I consider myself fortunate because I do get to meet the members of my team regularly. That's because most of us are speakers. So where we meet up is at conferences. It's quite a thrill when you get to meet someone for the first time in person that you've communicated with online.


At Devoxx 2009, Seam had it's annual team meeting right alongside the conference, bringing everyone together in Antwerp, Belgium. At that point, I already knew the team very well (though I did meet some new faces). The main reason was because the previous Seam meeting was at a Tuscan farmhouse in rural Chiusi, Italy, in almost complete isolation. It was sort of like a retreat. I believe that conversations I have with the team today, nearly two years later, are still influenced by the interaction we had that week. When compared to the conference meetings, well, the retreat doesn't even compare.


My take on these meetups is that a single face-to-face meeting can keep you "connected" for several years. That's because it gives you an image in your head. All IRC chats, phone calls and e-mails that occur after that point are with people, not just with handles, addresses and voices. There's just no way to replace that experience.


It's important is to keep that image fresh in your mind, though (no, this is not a vanity contest, it's about knowing the real person...the expressions, movements and yes, the hair and face). To get that refresher, I recommend video chat.
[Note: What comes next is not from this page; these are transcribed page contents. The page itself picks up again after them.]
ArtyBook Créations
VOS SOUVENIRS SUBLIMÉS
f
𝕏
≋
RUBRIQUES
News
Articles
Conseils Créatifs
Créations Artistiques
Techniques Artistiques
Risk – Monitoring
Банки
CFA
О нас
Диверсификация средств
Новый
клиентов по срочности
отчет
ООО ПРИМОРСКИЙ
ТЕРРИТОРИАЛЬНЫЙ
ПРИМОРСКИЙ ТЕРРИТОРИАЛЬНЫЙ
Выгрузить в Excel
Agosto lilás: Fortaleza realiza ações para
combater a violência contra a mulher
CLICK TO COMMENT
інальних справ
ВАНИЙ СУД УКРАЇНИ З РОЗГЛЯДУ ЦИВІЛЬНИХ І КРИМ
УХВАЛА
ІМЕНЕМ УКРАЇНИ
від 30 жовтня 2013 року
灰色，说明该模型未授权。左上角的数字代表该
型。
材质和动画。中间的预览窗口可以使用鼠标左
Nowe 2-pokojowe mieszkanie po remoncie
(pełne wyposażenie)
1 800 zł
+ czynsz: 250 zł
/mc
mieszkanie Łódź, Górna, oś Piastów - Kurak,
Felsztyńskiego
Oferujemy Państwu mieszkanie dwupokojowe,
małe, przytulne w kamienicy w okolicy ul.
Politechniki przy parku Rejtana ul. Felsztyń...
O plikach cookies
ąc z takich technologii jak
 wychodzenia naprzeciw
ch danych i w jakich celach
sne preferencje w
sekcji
I meet with my managers and teammates from time to time on video chat and frankly, I think it's almost as close as being there. (If you want to get a real sense of how far this might go someday, rent the movie Up in the Air).


Another tool that helps establish the human interaction is for all the team members to maintain personal profiles on internal or community sites. For me it's JBoss Community (dan.j.allen). A picture and a short bio go a looooong way to connecting with a person.


Finally, a great way to connect with other employees, even if you can't connect with your teammates, is through local user groups. I'm researching getting a DC JBoss user group off the ground. Sometimes, it just feels good to feel good about your company and maybe hear the names of colleagues mentioned, even if you can't meet them. It's also a good way to discover people that are local, without the lameness of trying to figure out what to do together, or keep a colleague's butt from hitting the ground in a trust fall.


In summary, here are the ways I recommend to stay connected while working remotely:


  • Get together at annual or biannual team meetings: good, especially when away from distractions
  • Attend conferences where you can meet teammates and managers; speaking makes it cheaper
  • Video chat with teammates or managers
  • Follow community profiles (I think all employees should try to interlink in a "social network" and there should be lots of picture sharing)
  • Join local user groups


When you work remotely, there's always that chance of a team member joining and leaving without ever getting to meet that person. But that's far outweighed by the flexibility to work from wherever you want and to learn about people who live in different parts of the world than you. And what I like the most is that it gives you an opportunity to travel. The way we work is changing. But that doesn't mean we have to lose touch.